Nederland krijgt vertrouwelijk Milosevic–materiaal
DEN HAAG (ANP) – De Nederlandse autoriteiten die de dood van Slobodan Milosevic onderzoeken, krijgen op hun verzoek toegang tot vertrouwelijke delen uit het dossier dat het Joegoslaviëtribunaal heeft van de ex–president van Joegoslavië.
Hiertoe heeft een strafkamer donderdag besloten, die door tribunaal–president Fausto Pocar speciaal is aangewezen om dit soort verzoeken te behandelen. De kamer wordt voorgezeten door de Nederlandse VN–rechter Alphons Orie, bijgestaan door zijn collega’s Christine van den Wyngaert (België) en Bakone Justice Moloto (Zuid–Afrika).Het openbaar ministerie in Den Haag stuurt het Nederlandse onderzoek naar de dood van de ex–president van Joegoslavië aan. Daartoe behoort een toxicologisch onderzoek in het Nederlands Forensisch Instituut (NFI). Over eventuele andere aspecten van het Nederlandse onderzoek wilde een zegsvrouw donderdagavond geen mededelingen doen.
Orie en zijn collega’s wijzen er in hun rechterlijk bevel op dat een gedeelte van het Milosevic–dossier vertrouwelijk werd behandeld omdat het om persoonlijke informatie gaat. Als algemene regel respecteert het tribunaal de privacy van zijn verdachten. Maar „zodra een verdachte persoon is overleden en er een noodzaak is voor een volledig intern onderzoek of een verplichting het onderzoek te faciliteren dat door het gastland wordt uitgevoerd, dan weegt het belang van het onderzoek bij onbelemmerde toegang tot informatie zwaarder dan resterende privacybelangen”, aldus het rechterlijk bevel.

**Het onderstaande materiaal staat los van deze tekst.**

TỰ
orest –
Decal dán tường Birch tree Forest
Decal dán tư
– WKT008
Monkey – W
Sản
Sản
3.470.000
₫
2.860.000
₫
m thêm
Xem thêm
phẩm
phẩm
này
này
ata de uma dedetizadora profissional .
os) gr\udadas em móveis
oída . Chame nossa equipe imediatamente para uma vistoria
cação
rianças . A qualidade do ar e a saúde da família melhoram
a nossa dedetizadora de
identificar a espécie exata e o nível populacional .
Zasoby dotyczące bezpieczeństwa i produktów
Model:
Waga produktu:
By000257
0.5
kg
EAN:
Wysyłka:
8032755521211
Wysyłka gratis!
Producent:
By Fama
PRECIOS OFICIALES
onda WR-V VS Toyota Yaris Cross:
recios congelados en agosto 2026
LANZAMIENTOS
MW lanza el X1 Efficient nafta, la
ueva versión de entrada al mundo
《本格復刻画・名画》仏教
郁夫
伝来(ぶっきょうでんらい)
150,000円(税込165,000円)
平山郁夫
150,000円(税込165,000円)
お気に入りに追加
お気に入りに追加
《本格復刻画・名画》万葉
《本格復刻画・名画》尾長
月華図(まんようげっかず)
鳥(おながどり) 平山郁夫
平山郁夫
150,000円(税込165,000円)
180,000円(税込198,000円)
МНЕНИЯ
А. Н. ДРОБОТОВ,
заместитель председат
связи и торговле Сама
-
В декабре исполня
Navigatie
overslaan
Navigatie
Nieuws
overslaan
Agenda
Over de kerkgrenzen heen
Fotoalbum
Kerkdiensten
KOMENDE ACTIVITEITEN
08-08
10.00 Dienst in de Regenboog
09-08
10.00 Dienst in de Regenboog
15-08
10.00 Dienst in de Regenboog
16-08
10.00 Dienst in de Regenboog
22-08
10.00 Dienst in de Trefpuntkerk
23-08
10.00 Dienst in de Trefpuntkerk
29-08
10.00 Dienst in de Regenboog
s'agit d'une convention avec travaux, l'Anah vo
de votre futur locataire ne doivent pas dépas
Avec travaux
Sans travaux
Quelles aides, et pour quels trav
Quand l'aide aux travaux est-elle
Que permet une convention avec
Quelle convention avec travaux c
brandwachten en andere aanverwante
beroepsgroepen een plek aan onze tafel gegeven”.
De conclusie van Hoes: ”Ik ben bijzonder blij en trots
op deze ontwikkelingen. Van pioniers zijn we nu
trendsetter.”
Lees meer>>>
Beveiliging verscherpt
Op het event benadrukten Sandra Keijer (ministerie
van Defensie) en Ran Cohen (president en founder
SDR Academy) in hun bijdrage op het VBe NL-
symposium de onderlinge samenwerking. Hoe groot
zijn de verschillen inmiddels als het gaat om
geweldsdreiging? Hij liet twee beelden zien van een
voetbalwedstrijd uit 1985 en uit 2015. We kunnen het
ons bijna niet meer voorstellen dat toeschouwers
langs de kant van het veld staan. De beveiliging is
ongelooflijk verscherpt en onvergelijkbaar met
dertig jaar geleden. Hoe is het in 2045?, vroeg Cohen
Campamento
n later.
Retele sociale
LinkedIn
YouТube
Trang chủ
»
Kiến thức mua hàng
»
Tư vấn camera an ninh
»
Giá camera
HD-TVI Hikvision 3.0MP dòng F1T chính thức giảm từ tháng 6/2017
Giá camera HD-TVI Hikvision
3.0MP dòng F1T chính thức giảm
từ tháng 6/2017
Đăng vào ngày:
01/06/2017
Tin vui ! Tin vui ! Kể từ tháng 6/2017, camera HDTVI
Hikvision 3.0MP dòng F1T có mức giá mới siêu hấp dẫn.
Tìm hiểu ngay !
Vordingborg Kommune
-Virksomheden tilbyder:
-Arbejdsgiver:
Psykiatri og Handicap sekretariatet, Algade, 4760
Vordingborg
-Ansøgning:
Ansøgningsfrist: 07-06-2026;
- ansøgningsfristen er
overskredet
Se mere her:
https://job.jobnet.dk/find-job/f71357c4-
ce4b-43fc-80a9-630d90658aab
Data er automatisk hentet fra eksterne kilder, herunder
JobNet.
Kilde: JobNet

Naast het Nederlandse onderzoek is er een intern tribunaal–onderzoek. Pocar heeft daarvoor de vice–president van het tribunaal aangewezen, de Australische VN–rechter Kevin Parker.
Orie en zijn collega’s bevelen griffier Hans Holthuis het gevraagde materiaal ter beschikking te stellen aan de instanties die de onderzoeken uitvoeren. Om wat voor materiaal het gaat, is niet bekend.